I think that summarizes the majority of the population's attitude towards fitness and not just my own. After school I was "too busy" or distracted, or just plain didn't care. I figured the body could handle this sedentary lifestyle just fine without my help. The pounds piled on and despair set in. Nothing could be done. I needed a jolt to shake me loose.

About three years ago my father's health began to deteriorate. He had never been fat but his sedentary lifestyle had begun to damage his arteries and he had picked up diabetes as well. He is now nearly ninety and as well as can be expected for someone who's had two strokes.

I was not going end my days like that. Walking had helped once and it could serve again. It has been a long descent down from 288 but it is progressing. The body isn't what it was twenty years ago. I am at the point that I am seriously put off if I miss more than one day.

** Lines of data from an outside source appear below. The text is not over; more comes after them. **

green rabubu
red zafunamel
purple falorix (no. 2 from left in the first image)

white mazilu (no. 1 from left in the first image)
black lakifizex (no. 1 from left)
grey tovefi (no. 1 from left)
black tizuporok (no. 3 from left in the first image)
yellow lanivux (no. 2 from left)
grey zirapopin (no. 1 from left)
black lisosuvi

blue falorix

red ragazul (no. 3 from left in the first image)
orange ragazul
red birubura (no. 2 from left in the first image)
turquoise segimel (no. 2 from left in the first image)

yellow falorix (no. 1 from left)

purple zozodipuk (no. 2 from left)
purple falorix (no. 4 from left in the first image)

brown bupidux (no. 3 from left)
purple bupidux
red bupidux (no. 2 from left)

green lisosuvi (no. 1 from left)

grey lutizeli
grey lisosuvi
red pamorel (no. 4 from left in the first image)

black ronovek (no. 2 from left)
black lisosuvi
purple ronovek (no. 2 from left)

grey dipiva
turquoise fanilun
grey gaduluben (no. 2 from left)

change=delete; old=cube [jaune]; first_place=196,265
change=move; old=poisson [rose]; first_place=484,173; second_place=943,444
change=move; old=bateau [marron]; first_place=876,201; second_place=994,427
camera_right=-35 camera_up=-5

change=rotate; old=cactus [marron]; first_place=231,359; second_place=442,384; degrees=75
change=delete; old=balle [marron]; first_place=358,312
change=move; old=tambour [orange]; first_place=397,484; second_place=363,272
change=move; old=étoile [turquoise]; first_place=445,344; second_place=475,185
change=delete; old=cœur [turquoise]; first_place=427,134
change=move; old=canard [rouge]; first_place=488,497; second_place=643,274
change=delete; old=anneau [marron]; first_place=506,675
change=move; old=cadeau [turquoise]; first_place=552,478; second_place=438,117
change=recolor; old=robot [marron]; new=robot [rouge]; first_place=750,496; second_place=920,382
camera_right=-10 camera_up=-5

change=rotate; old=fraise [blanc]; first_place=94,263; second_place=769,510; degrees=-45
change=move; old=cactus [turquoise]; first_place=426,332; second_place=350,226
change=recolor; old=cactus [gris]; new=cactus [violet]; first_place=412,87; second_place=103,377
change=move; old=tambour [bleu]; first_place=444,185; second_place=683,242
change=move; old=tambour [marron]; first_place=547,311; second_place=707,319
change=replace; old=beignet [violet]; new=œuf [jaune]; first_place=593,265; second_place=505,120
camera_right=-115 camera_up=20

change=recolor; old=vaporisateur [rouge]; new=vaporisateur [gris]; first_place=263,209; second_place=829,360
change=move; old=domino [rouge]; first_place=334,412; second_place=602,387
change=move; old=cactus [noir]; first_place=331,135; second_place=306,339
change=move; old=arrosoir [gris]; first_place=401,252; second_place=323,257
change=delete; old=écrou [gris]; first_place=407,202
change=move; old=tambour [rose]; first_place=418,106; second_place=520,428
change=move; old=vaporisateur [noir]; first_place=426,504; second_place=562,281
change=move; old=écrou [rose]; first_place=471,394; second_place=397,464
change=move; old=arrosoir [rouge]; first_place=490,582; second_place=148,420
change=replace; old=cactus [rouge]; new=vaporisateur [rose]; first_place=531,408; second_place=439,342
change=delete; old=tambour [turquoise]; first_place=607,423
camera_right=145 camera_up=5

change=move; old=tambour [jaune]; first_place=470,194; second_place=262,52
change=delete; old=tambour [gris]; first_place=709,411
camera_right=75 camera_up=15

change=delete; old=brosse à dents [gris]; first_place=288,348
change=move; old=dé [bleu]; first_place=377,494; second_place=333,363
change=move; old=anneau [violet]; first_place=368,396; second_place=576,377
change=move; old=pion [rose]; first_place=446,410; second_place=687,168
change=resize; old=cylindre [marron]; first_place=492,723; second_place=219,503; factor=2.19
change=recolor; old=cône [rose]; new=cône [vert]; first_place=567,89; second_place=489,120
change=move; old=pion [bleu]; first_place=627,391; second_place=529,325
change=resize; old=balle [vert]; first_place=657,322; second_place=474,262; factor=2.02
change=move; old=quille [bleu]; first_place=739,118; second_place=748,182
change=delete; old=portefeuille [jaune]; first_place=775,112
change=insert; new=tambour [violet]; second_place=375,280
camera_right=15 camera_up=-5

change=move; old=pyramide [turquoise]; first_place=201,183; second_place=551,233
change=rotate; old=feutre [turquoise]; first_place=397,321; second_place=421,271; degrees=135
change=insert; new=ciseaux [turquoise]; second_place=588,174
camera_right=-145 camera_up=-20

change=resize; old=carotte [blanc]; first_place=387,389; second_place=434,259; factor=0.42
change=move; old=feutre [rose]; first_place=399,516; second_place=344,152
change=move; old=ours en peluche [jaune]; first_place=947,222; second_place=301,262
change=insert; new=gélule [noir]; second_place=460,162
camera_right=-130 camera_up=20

Running. I don't even like to say the word. But I am substituting short stretches here and there and hope to put together a full session soon.

It's not that I want to get to a certain pants size or anything like that. It's become a matter of survival.

February 23, 2013 | Unregistered CommenterWilliam Pora

Yay, Will! And running doesn't matter--it's more important that you do something you enjoy enough to keep at it. That was key to me.

And I think you've seconded my notion that you have to stick with it long enough for it to be something that you love and crave and that's really integrated with your schedule. Until then, it's a chore, no matter what you choose to do to get fit.

February 24, 2013 | Registered CommenterLeslie Farnsworth

My friend, who is a pain management specialist, said that the worst thing you can do for your body is running. (I'm sure he meant aside from being sedentary). A lot of fitness articles argue that weight lifting is the best way to lose weight and get healthy.

Ultimately, you're right. It doesn't matter what you do as long as you love it and it becomes part of your lifestyle. Moving our bodies can't be this big deal thing that we have to make special accommodations for. Like eating or sleeping it just has to be something that we do.

P.S. I'd like to try boxing but due to my anger issues my husband would prefer I stay away from activities that teach me to hurt more effectively and all weaponry.

March 8, 2013 | Unregistered CommenterYogitastic

Laughed about that boxing comment, Yogi! ;) I bet you'd love it more than you even think you would. It's SO much fun!

And as for running... A lot of people disagree. You might want to read "Born to Run"--such a compelling work of creative nonfiction! I couldn't put it down.